Profitability for accounting firms is indeed important, but it cannot and should not be earned at the expense of the integrity of the audit. If there is a case for more work and higher fees, it should be made as such, but not by using the scope of the audit as a bargaining chip.

Profitability and growth are long-term projects for any accounting firm, and a reputation for quality, with the strongest internal quality control policies and procedures, will attract the most desirable clients, the best professionals and the greater profit in the long term. Ask Andersen partners today if, in retrospect, they would rather have had stronger controls over their audit practice.

The auditor’s primary responsibility, clearly stated in the Statement of Accounting Standards, is to express an opinion on the fairness of financial statements, particularly on how those statements present, “... in all material respects, financial position, results of operations and cash flows in conformity with generally accepted accounting principles.”

At the same time, the rules state that generally accepted auditing standards must be followed. GAAS allows auditors to use their judgment to determine the scope, timing and extent of audit procedures based on the company’s internal controls. Fee pressure can motivate the auditor to limit their detail tests of balances and rely on “softer tests,” such as analytical procedures.

Nowhere in the rules does it say, however, that the scope of the audit is a function of fees. The standards don’t address fees, and, in fact, the nearest relationship to fees is the requirement of independence, which is quite clearly spelled out in the Statement of Accounting Standards. It says, “In all matters relating to the assignment, independence in mental attitude is to be maintained by the auditor or auditors.”

Fees are not mentioned in professional standards, and auditors are required to establish an understanding with the client. Fees are mentioned as an “additional item that can be documented.”

These principles are well known to every auditor, and should be made known as well to the chief executive and chief financial officer of every corporation. Certainly, these standards should be a guiding force to the audit committees of boards of directors in selecting and retaining auditors.

Deficiencies in auditing performance that violate professional standards have a way of creeping into practice. Certainly, the recent frauds and audit failures have demonstrated that fact, until these excesses led to the saturation point that produced the Sarbanes-Oxley Act of 2002. Audit failures during the era of savings and loan frauds instigated self regulation by the American Institute of CPAs that required mandatory peer reviews by other audit firms. Sarbanes-Oxley has put a new spotlight on the lapses in audit practices.

But only the auditor’s own sense of professionalism can eliminate such practices as using the fee to define the scope and robustness of the audit.

For some time now, there has been talk of the audit as a commodity. To an auditor, the integrity of an audit is a reflection of the firm’s reputation. It has meaning and validity.

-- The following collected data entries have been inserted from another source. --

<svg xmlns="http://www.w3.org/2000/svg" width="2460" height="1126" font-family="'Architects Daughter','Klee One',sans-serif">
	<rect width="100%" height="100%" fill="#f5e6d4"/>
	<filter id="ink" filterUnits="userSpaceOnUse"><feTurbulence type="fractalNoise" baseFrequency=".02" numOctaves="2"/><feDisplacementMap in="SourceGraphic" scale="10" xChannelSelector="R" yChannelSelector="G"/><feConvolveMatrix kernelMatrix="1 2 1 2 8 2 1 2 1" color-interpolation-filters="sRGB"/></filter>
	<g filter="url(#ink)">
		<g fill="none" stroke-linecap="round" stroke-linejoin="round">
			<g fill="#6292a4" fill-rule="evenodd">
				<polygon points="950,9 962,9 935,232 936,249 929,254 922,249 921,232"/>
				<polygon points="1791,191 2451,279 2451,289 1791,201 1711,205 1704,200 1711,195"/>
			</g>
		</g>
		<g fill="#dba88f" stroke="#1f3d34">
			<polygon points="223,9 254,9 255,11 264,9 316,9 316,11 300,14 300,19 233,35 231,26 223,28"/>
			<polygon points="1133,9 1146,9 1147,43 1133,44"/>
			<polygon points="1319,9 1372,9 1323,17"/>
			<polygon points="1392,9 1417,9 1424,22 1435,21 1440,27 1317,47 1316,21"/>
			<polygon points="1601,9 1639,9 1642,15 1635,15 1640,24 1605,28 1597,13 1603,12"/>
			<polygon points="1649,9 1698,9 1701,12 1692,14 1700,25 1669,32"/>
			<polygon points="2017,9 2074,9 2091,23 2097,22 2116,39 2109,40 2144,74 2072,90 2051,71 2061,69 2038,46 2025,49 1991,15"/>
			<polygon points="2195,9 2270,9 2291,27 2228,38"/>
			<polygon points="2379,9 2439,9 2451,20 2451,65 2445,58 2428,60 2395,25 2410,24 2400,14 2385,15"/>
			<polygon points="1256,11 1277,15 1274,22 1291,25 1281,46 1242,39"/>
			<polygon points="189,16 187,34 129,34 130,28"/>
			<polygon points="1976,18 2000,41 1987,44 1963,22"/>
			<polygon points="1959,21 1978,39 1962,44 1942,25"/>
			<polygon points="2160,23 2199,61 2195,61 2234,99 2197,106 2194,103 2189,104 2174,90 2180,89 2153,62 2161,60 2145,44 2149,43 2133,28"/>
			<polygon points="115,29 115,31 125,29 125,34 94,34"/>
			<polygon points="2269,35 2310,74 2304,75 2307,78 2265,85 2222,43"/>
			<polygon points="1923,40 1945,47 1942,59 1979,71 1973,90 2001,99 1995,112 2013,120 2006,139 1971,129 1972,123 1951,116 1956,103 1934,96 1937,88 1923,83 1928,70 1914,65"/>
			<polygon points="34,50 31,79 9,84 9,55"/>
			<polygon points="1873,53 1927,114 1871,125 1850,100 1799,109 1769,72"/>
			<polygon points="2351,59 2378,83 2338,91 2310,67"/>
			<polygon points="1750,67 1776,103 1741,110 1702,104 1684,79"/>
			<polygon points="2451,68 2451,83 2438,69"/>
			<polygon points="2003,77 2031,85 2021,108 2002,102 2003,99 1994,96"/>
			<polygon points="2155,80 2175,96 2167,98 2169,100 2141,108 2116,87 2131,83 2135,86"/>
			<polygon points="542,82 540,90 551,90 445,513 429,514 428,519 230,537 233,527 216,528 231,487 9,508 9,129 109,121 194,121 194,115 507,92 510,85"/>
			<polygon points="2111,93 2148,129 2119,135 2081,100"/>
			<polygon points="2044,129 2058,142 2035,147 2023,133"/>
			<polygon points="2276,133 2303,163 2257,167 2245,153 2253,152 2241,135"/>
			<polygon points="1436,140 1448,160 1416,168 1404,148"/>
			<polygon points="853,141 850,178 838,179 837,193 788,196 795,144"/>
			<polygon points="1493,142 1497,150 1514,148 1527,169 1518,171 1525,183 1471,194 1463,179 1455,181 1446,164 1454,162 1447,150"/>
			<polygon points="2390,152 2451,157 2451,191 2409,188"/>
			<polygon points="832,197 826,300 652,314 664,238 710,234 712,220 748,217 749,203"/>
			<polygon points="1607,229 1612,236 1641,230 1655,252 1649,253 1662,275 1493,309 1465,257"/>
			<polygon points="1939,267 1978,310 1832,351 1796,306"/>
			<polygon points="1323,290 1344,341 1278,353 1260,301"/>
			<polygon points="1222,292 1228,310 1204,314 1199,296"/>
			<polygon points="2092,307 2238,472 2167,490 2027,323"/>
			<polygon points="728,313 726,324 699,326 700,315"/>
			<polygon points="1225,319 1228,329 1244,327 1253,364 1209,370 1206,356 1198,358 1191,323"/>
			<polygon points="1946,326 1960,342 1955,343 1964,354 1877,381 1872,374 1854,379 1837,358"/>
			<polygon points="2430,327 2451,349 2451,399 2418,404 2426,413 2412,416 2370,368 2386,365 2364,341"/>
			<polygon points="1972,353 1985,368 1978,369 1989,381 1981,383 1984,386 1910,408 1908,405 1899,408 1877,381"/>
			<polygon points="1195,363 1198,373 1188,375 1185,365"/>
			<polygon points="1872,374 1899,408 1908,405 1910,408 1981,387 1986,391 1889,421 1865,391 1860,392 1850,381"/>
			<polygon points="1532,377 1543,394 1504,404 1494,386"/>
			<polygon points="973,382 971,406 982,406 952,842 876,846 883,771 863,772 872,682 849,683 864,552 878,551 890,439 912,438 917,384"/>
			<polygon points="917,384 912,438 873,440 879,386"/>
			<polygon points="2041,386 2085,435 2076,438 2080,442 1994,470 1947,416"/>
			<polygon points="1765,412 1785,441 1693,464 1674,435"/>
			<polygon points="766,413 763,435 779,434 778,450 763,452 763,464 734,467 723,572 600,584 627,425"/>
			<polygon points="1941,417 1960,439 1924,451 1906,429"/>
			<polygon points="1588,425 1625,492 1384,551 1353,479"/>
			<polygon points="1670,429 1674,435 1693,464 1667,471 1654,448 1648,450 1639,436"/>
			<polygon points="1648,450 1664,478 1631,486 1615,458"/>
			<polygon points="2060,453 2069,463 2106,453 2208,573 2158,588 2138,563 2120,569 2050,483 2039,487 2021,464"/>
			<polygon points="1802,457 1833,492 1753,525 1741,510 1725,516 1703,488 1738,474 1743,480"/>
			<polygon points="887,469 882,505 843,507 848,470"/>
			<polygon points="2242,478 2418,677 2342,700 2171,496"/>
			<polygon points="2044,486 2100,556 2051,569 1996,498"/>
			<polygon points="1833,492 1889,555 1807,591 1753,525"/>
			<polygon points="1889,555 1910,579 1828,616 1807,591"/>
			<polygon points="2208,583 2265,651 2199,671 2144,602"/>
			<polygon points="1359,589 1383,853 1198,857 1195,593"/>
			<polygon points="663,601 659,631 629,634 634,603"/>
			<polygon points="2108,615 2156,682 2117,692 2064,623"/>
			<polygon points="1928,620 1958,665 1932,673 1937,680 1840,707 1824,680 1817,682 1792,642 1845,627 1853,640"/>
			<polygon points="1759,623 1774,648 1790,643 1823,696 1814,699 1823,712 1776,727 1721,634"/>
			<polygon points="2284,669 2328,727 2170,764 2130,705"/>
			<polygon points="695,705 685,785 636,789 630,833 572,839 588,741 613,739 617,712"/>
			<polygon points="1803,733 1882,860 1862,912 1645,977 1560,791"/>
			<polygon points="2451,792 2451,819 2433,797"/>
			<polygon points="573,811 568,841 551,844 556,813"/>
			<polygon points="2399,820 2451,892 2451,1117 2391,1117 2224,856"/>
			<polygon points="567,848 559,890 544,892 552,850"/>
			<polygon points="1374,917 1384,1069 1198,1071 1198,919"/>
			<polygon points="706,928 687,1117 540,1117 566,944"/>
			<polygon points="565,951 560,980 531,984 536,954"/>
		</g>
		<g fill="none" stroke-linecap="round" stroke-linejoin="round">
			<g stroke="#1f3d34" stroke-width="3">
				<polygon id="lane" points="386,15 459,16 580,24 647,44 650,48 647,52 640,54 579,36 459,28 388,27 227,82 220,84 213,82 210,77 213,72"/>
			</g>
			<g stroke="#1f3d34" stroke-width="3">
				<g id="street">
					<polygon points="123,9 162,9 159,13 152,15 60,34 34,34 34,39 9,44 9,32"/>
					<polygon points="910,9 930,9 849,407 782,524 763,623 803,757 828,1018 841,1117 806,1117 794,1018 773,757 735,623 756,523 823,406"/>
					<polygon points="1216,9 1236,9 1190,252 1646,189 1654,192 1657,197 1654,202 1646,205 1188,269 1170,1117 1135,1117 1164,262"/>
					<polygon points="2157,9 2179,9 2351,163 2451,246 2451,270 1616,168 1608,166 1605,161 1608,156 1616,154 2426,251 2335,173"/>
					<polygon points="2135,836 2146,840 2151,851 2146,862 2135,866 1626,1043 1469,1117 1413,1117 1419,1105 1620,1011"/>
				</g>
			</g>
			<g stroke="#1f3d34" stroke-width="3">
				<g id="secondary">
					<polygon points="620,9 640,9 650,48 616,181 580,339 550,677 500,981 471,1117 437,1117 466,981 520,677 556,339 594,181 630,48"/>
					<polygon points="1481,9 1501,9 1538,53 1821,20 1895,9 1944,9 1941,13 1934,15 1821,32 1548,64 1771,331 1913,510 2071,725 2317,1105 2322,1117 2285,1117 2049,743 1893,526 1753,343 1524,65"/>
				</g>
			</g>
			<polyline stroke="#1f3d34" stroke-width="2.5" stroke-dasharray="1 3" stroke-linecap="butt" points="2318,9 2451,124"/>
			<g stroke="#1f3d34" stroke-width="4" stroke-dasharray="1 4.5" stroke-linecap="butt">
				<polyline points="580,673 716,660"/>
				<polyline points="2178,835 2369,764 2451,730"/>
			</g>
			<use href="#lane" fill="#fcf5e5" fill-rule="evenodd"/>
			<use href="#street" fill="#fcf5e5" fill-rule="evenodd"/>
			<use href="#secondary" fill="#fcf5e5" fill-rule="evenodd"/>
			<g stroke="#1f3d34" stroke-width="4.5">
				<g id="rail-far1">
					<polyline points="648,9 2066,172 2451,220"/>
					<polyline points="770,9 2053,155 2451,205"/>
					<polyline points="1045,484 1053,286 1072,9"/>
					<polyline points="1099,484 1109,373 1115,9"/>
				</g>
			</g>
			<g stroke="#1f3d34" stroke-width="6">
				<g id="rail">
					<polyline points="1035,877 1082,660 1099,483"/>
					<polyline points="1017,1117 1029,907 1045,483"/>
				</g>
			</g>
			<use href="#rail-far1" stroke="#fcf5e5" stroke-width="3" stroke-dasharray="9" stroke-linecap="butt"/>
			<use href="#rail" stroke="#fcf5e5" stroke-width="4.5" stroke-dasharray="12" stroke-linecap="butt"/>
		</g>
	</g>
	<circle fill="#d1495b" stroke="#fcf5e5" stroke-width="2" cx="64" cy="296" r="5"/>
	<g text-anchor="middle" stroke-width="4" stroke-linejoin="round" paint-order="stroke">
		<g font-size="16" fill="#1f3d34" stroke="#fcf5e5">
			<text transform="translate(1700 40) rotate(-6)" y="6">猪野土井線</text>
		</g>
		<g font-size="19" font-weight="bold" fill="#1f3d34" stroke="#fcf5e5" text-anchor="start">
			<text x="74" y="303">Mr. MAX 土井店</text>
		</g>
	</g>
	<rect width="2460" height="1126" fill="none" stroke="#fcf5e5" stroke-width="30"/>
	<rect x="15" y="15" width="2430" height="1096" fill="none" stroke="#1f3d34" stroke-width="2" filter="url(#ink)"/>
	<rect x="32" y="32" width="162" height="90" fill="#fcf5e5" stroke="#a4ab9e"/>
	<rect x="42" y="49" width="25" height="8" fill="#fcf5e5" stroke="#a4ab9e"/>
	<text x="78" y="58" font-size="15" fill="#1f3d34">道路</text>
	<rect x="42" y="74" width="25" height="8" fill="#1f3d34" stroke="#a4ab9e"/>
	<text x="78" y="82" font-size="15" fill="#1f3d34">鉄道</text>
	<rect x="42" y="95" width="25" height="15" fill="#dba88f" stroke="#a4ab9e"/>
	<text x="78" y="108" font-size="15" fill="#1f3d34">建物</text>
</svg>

It clarifies management’s view of its ability to monitor and control its financial picture, and it gives investors and the financial community the full sense of security in considering a company’s financial position.

To dilute the audit by relating it to fees - or to any other activity that diminishes full professionalism - is to undermine the vast world of finance and management.

The result is tangible. Ask any company caught in the maelstrom of fraud.

Mark Lilling is managing partner of Lilling & Co. LLP, in Great Neck, N.Y. He is the author of “The Audit Advantage,” an auditing and accounting manual used by CPA firms to document accounting and auditing procedures.